[Skeletal landmark data]
..............................
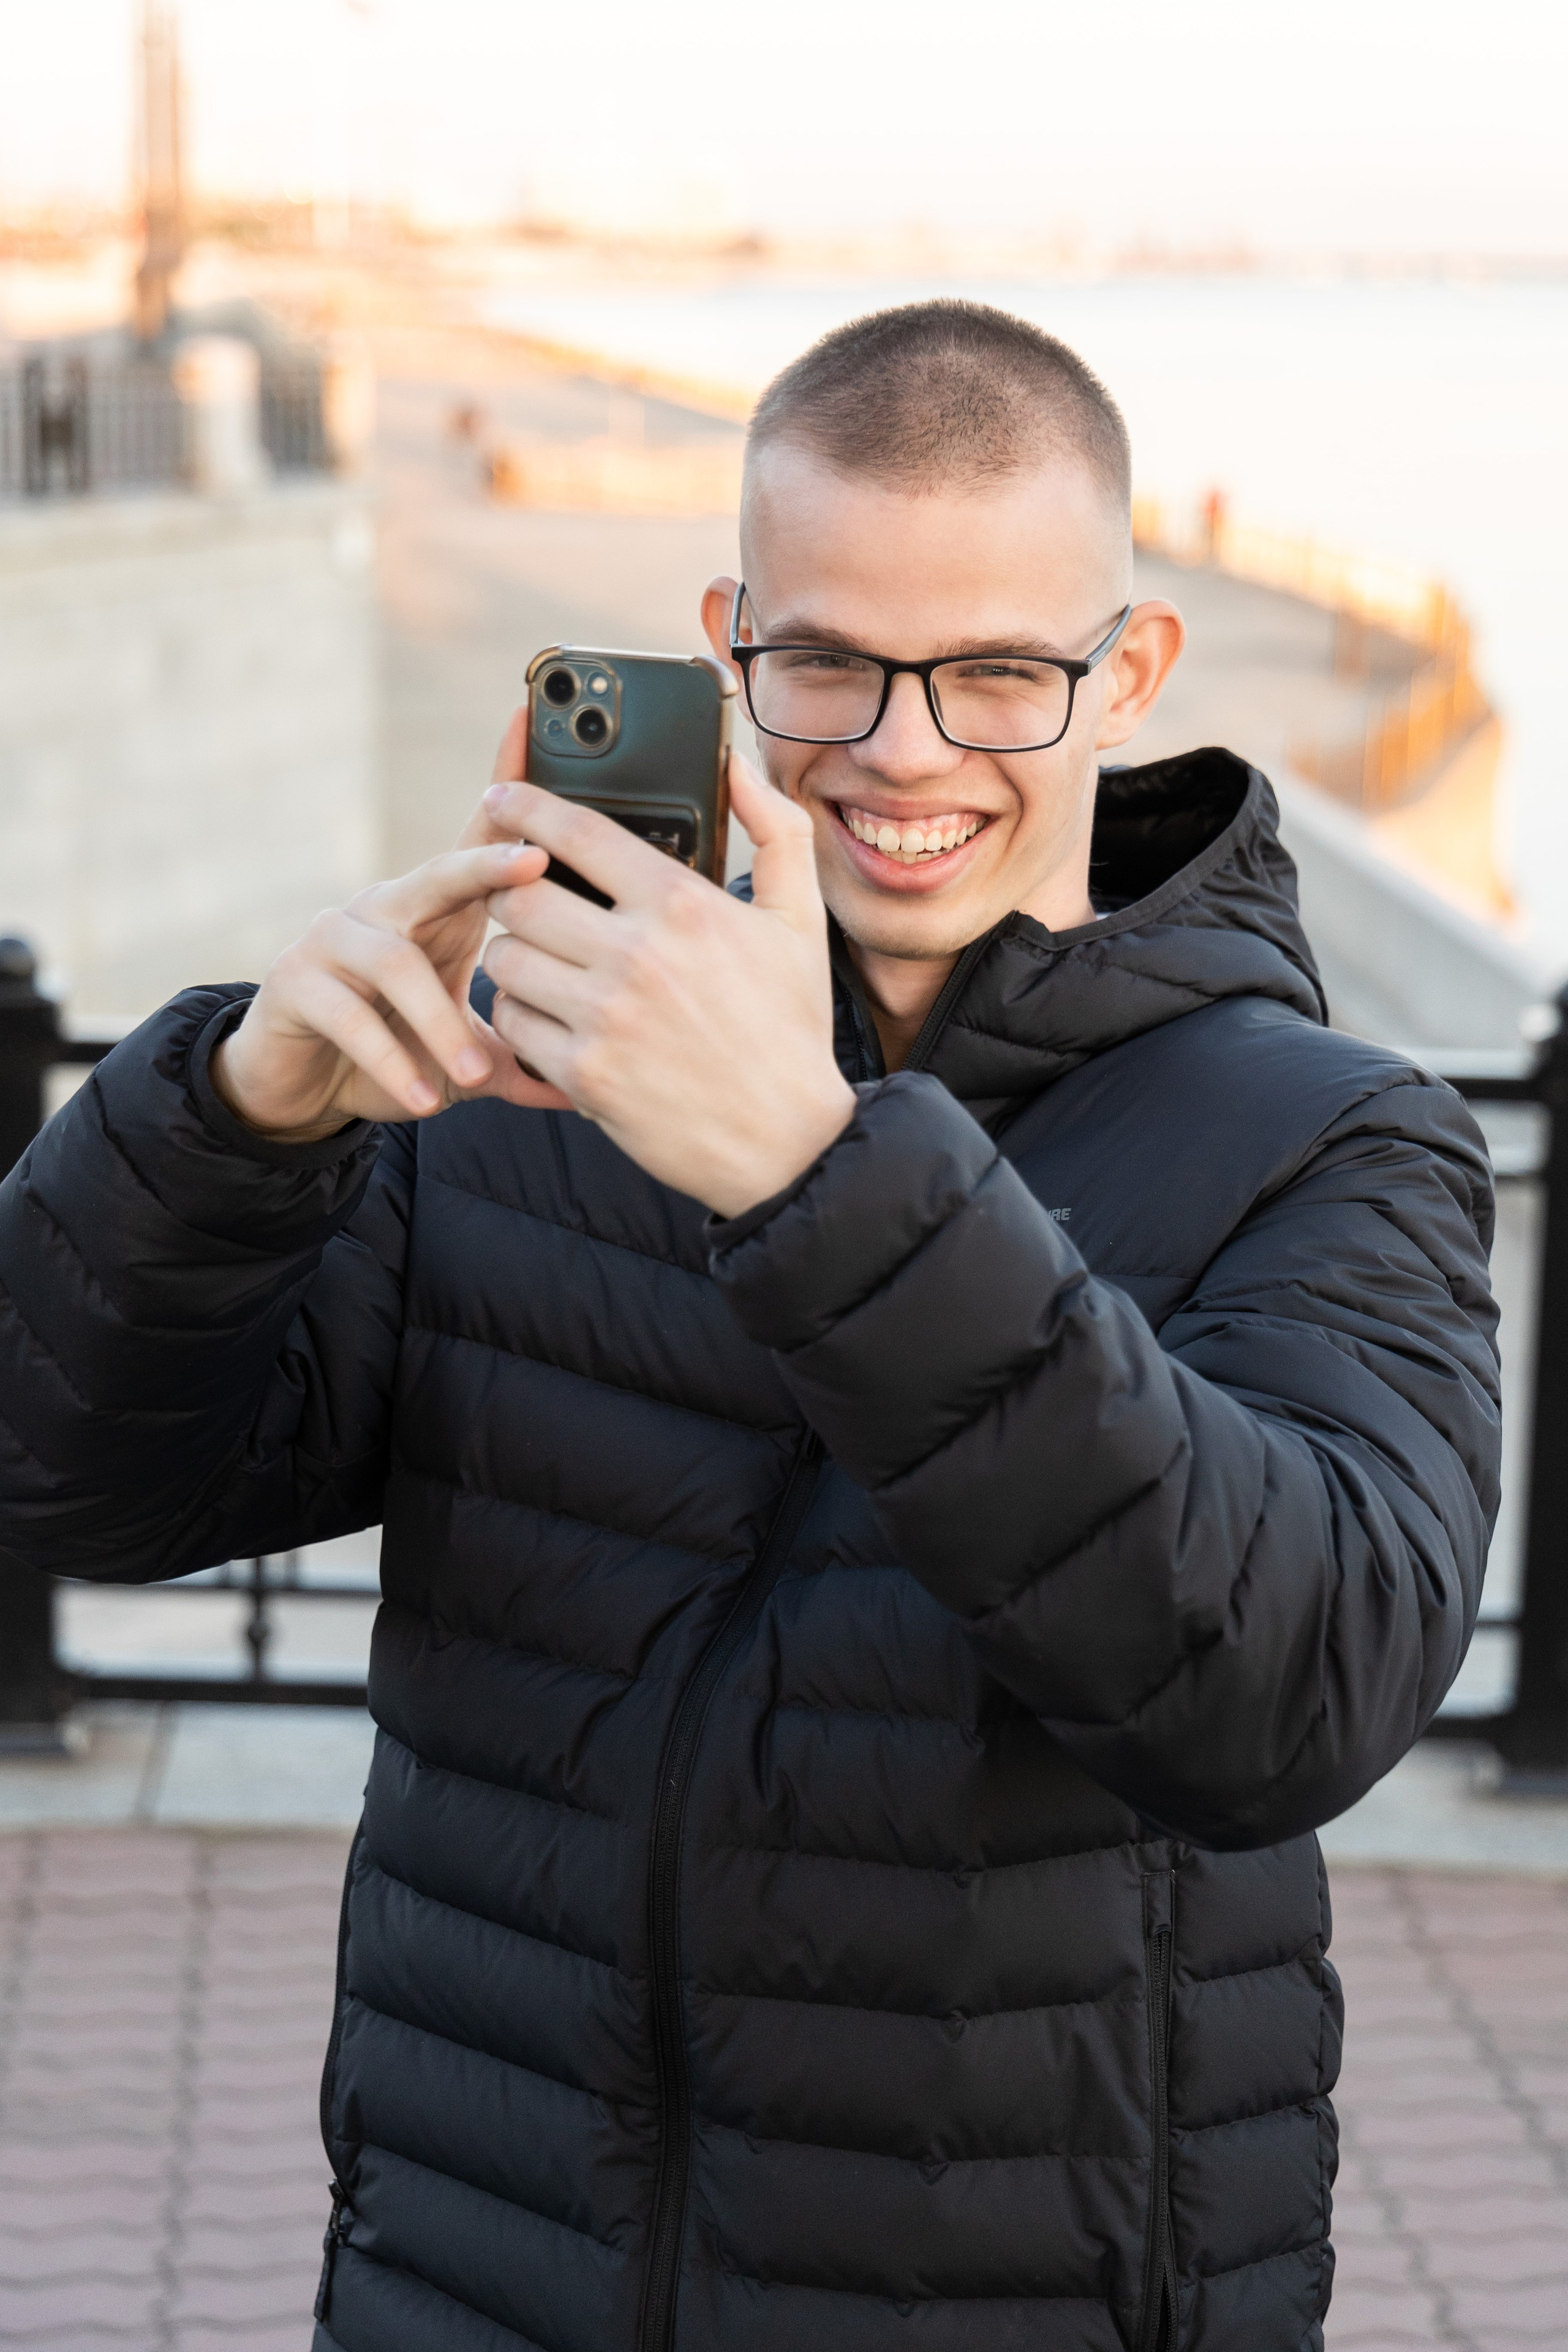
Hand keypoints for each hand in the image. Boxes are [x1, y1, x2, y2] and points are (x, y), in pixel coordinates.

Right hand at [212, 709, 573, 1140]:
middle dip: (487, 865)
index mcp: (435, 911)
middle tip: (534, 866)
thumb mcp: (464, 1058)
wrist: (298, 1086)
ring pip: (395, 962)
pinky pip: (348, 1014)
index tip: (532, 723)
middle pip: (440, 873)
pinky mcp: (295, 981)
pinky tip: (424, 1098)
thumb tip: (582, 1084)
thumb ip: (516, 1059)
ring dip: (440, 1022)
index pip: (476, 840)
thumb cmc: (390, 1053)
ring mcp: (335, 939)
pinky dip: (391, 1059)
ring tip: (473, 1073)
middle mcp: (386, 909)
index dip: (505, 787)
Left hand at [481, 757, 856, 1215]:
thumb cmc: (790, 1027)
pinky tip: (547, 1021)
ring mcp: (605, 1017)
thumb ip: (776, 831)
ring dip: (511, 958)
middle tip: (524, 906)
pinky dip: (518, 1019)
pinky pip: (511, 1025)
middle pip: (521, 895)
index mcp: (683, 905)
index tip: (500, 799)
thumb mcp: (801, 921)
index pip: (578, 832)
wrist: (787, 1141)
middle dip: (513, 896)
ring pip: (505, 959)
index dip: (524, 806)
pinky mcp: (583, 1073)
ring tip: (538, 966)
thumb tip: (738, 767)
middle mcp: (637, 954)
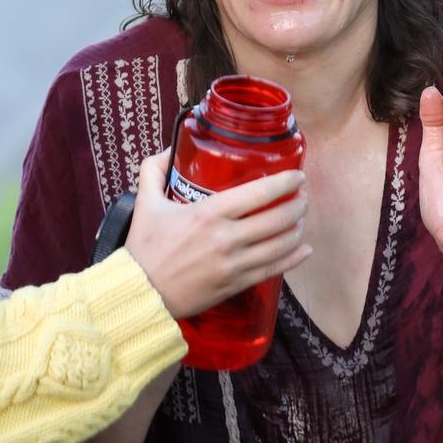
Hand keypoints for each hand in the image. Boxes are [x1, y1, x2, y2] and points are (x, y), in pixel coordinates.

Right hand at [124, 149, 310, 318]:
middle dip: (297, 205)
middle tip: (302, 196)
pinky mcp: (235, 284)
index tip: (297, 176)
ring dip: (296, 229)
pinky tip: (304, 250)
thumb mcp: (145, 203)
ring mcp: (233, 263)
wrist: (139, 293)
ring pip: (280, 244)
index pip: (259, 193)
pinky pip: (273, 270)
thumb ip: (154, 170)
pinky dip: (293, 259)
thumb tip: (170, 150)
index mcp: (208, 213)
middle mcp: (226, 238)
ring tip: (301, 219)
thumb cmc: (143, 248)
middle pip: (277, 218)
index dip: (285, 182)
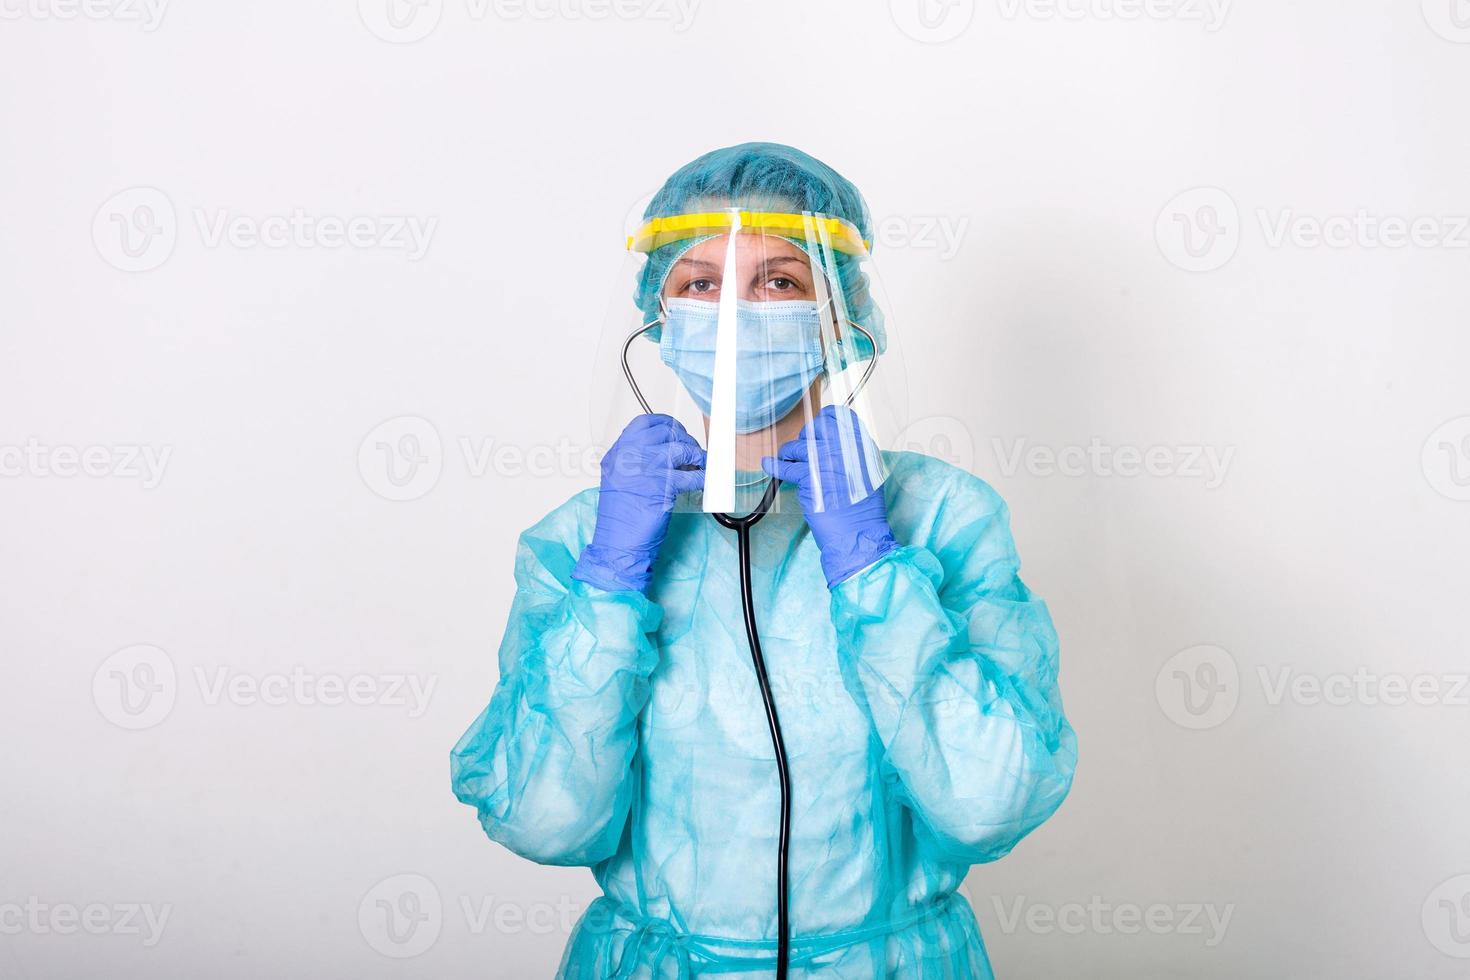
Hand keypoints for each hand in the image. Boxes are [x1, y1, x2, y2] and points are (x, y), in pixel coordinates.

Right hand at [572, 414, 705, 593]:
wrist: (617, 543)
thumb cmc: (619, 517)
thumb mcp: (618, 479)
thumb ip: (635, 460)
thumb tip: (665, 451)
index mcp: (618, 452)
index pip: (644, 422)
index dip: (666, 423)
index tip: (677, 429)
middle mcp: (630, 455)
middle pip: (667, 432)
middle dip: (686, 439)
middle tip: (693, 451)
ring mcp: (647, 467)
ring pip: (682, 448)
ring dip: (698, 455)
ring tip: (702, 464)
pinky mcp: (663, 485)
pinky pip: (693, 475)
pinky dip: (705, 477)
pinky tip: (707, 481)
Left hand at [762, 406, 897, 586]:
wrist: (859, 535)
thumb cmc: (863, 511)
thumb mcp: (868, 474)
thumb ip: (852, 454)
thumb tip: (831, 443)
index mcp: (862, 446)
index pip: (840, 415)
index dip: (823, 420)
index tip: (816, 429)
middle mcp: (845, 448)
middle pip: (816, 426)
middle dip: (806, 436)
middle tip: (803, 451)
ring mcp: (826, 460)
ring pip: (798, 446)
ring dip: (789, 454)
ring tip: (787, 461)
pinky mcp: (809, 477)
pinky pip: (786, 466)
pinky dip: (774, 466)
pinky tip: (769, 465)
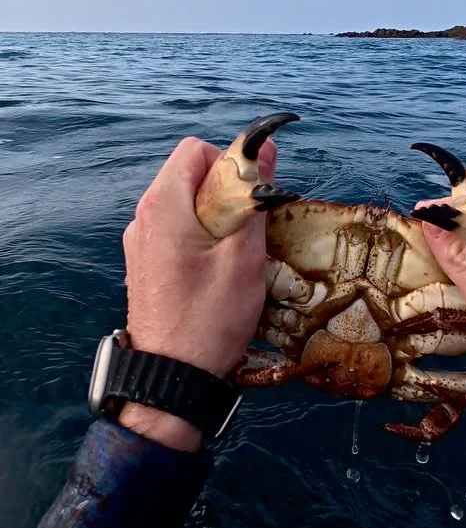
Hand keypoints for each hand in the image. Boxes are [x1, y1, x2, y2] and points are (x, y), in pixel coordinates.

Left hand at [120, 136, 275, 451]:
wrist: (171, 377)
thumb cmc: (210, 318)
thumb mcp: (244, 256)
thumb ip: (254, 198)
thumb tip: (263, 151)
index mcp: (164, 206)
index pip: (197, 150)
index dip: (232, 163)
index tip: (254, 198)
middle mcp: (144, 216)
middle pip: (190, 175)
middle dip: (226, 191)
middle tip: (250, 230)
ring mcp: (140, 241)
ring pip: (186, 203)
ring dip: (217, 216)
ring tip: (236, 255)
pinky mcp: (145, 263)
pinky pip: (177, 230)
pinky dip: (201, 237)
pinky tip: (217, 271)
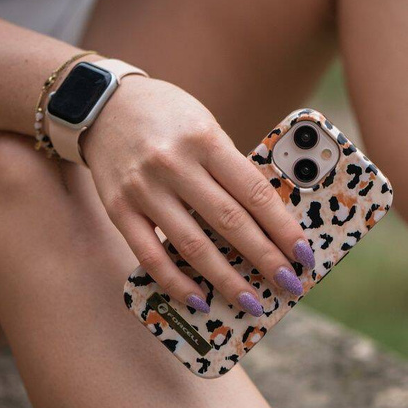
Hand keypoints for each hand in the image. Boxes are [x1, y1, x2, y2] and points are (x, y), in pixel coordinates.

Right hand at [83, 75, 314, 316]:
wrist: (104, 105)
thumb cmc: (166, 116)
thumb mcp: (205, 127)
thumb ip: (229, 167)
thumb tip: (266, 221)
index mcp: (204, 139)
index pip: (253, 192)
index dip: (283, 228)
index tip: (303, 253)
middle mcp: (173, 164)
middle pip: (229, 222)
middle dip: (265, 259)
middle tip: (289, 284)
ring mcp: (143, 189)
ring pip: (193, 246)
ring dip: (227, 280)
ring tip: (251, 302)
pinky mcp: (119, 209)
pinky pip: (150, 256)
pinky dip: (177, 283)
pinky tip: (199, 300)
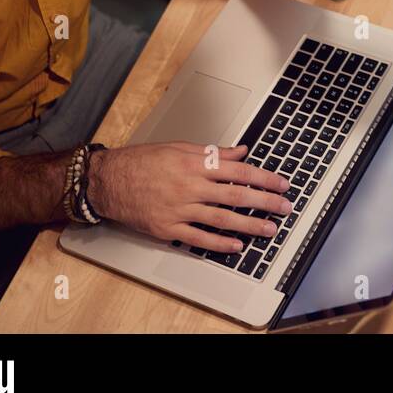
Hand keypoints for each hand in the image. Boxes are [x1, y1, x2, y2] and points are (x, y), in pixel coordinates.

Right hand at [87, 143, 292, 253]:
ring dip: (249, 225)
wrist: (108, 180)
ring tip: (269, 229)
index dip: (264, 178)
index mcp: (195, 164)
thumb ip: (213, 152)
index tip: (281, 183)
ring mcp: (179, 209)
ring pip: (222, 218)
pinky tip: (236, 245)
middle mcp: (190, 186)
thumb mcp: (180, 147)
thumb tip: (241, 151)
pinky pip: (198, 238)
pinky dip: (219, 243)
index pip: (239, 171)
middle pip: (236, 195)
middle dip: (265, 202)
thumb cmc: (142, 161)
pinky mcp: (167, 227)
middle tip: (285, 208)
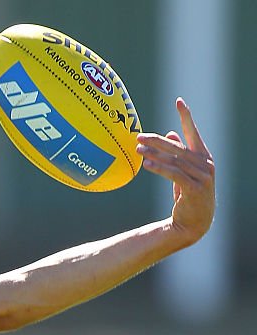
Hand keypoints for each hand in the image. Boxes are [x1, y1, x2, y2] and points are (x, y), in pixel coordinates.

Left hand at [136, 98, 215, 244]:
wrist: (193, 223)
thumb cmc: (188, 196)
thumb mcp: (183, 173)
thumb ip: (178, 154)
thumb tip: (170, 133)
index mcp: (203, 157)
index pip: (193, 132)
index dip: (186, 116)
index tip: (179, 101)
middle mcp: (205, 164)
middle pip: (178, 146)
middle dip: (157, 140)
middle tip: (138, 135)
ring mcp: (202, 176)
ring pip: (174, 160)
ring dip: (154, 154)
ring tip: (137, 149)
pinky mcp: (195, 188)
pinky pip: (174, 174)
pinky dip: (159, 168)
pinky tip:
..............................
* **Work to be completed**:
Using the entries above, write out exactly the lines from the one with "middle mcp: (190, 186)" through the one with "index pip: (193, 132)", ends included. Leave out any pictures.

* **Output of the exercise**:
middle mcp: (190, 186)
thumb mcp: (180, 147)
thumb tip: (241, 151)
pinky pip: (198, 238)
pinky dip: (219, 243)
index pip: (239, 171)
middle pip: (236, 195)
middle dip: (265, 202)
thumb cmc: (142, 161)
pinky mcp: (167, 227)
middle tip: (285, 208)
Hand keypoints for each hand in the image. Boxes are [x1, y1, x2, y2] and points are (x, y), in pixel coordinates.

Left hand at [136, 98, 215, 244]:
wrist: (193, 223)
thumb cmc: (188, 196)
thumb mcp: (183, 173)
thumb ip: (178, 154)
thumb tip: (170, 133)
index mcp: (203, 157)
index pip: (193, 132)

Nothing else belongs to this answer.